作者主页:[ https://www.weiyigeek.top ]

作者博客:[ https://blog.weiyigeek.top ]

作者答疑学习交流群:请关注公众号后回复【学习交流群


文章目录:

  • 0x00 前言简述

  • 0x01 环境准备

    • 1.安装的二进制 etcdctl

    • 2.拉取带有 etcdctl 的 Docker 镜像

    • 3.Kubernetes 使用 etcdctl 镜像创建Pod

  • 0x02 备份实践

    • 1.使用二进制安装 etcdctl 客户端工具

    • 2.使用Docker镜像安装 etcdctl 客户端工具

    • 3.在kubernetes集群中快速创建pod进行手动备份

    • 4.在kubernetes集群中使用CronJob资源控制器进行定时备份

  • 0x02 恢复实践

    • 1.单master节点恢复

    • 2.多master节点恢复

    • 3.K8S集群中etcd数据库节点数据不一致问题解决实践


温馨提示: 由于作者水平有限,本章错漏缺点在所难免,希望读者批评指正,若有问题或建议请在文章末尾留下您宝贵的经验知识,或联系邮箱地址

master@weiyigeek.top 或 关注公众号 [全栈工程师修炼指南] 留言。



0x00 前言简述

描述:在 Kubernetes 集群中所有操作的资源数据都是存储在 etcd 数据库上, 所以防止集群节点瘫痪未正常工作或在集群迁移时,以及在出现异常的情况下能尽快的恢复集群数据,则我们需要定期针对etcd集群数据进行相应的容灾操作。

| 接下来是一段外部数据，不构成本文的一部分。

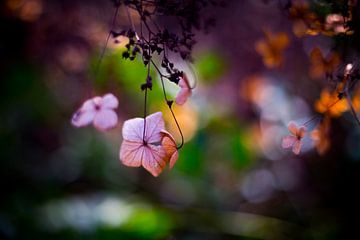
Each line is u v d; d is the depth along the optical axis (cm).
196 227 291
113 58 248
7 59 266
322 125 131
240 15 270
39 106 317
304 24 138
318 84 278
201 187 371
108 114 126
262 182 383
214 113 358
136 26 184
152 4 129
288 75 297
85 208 289
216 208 358
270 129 370
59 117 337
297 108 328
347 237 276
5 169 313
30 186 315
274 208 355
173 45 115
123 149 105
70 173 361
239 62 319
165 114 280
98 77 257
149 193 369
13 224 246
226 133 362
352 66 117
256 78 326
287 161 371
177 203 362
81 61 258
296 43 254
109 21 215
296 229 298
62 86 294
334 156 305
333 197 311
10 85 286
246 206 367
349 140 291
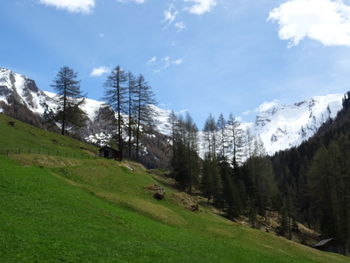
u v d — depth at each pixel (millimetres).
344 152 105188
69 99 83000
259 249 40625
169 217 42906
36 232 23234
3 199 28688
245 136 102000
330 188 90875
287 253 42906
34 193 33031
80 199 36531
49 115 86500
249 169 94500
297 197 124250
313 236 87875
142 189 52531
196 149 85750
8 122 72125
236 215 74188
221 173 90688
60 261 19484
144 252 25500
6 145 55938
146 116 74875
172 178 82562
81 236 25094
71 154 65188
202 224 46250
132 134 76875
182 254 28234
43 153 57969
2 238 20547
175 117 94250
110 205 39375
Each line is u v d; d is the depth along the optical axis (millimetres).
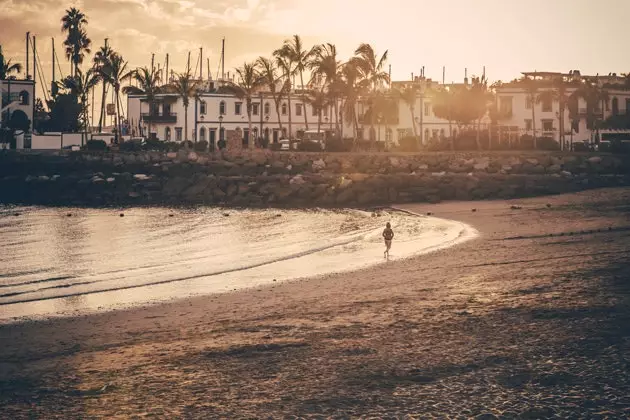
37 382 18938
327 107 120562
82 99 127062
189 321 26125
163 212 75000
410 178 83562
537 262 35688
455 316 24594
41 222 66750
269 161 94125
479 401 16484
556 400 16359
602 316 23625
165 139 115812
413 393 17172
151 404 17094
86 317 27656
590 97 112938
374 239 50000
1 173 95062
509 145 109500
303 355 20656
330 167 92375
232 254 45375
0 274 39062
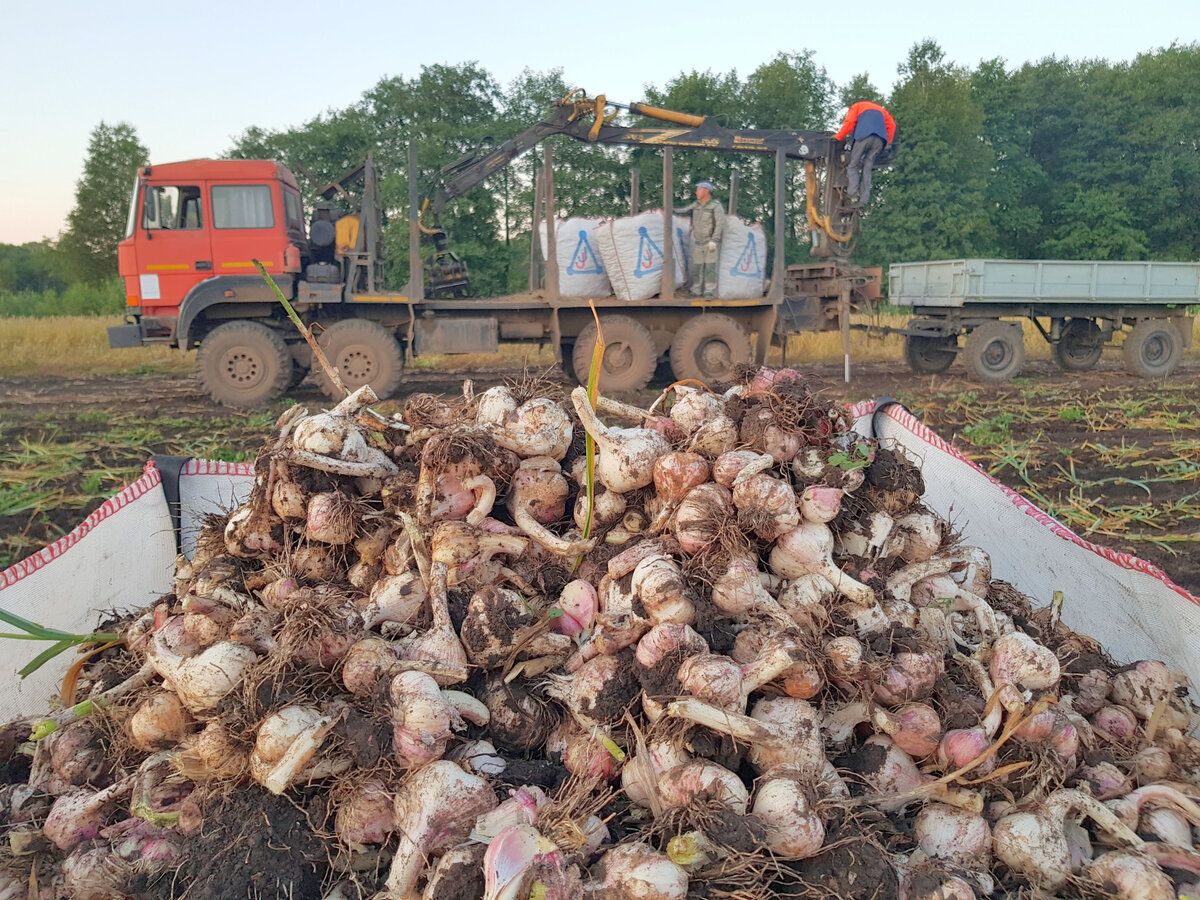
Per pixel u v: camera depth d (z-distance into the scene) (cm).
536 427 304
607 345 1225
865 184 1277
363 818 218
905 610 280
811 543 269
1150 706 281
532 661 261
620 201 2162
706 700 227
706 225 1209
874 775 239
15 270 7888
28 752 276
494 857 192
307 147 2986
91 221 4488
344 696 238
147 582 372
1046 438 895
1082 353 1645
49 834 235
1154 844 225
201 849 215
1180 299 1538
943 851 223
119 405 1218
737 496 271
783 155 1274
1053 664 256
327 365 336
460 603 271
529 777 234
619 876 199
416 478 305
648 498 299
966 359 1438
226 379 1162
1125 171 3909
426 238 1747
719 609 263
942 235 3434
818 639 258
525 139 1277
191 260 1169
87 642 302
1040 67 4212
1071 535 361
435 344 1220
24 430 980
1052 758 241
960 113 3525
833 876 203
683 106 3538
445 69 2920
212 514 349
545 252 1226
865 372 1605
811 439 292
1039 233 4038
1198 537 550
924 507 317
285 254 1153
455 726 229
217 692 230
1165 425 954
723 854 204
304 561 296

在K8S集群中或者Docker环境中,我们可以非常方便的针对 etcd 数据进行备份,通我们常在一个节点上对 etcd 做快照就能够实现etcd数据的备份,其快照文件包含所有 Kubernetes 状态和关键信息, 有了etcd集群数据备份后,例如在灾难场景(例如丢失所有控制平面节点)下也能快速恢复 Kubernetes 集群,Boss再也不同担心系统起不来呢。


0x01 环境准备

1.安装的二进制 etcdctl

描述: etcdctl 二进制文件可以在 github.com/coreos/etcd/releases
 选择对应的版本下载,例如可以执行以下 install_etcdctl.sh
 的脚本,修改其中的版本信息。

install_etcdctl.sh

    #!/bin/bash
    # Author: WeiyiGeek
    # Description: etcd 与 etcdctl 下载安装
    ETCD_VER=v3.5.5
    ETCD_DIR=etcd-download
    DOWNLOAD_URL=https://github.com/coreos/etcd/releases/download


    # Download
    mkdir ${ETCD_DIR}
    cd ${ETCD_DIR}
    wget ${DOWNLOAD_URL}/${ETCD_VER}/etcd-${ETCD_VER}-linux-amd64.tar.gz
    tar -xzvf etcd-${ETCD_VER}-linux-amd64.tar.gz


    # Install
    cd etcd-${ETCD_VER}-linux-amd64
    cp etcdctl usr/local/bin/

    验证安装:

    $ etcdctl version
    etcdctl version: 3.5.5
    API version: 3.5


    2.拉取带有 etcdctl 的 Docker 镜像

    操作流程:

      # 镜像拉取与容器创建。
      docker run --rm \
      -v data/backup:/backup \
      -v etc/kubernetes/pki/etcd:/etc/kubernetes/pki/etcd \
      --env ETCDCTL_API=3 \
      registry.cn-hangzhou.aliyuncs.com/google_containers/etcd:3.5.1-0 \
      /bin/sh -c "etcdctl version"

      安装验证:

        3.5.1-0: Pulling from google_containers/etcd
        e8614d09b7be: Pull complete
        45b6afb4a92f: Pull complete
        .......
        Digest: sha256:64b9ea357325d5db9f8a723dcf503b5a449177b17ac87d69481e126bb724c263
        Status: Downloaded newer image for registry.cn-hangzhou.aliyuncs.com/google_containers/etcd:3.5.1-0
        etcdctl version: 3.5.1
        API version: 3.5


        3.Kubernetes 使用 etcdctl 镜像创建Pod

          # 镜像拉取
          crictl pull registry.cn-hangzhou.aliyuncs.com/google_containers/etcd:3.5.5-0


          # Pod 创建以及安装验证
          $ kubectl run etcdctl --image=registry.cn-hangzhou.aliyuncs.com/google_containers/etcd:3.5.5-0 --command -- usr/local/bin/etcdctl version
          $ kubectl logs -f etcdctl
          etcdctl version: 3.5.5
          API version: 3.5
          $ kubectl delete pod etcdctl


          0x02 备份实践

          1.使用二进制安装 etcdctl 客户端工具

          温馨提示: 如果是单节点 Kubernetes 我们只需要对其的 etcd 数据库进行快照备份, 如果是多主多从的集群,我们则需依次备份多个 master 节点中 etcd,防止在备份时etc数据被更改!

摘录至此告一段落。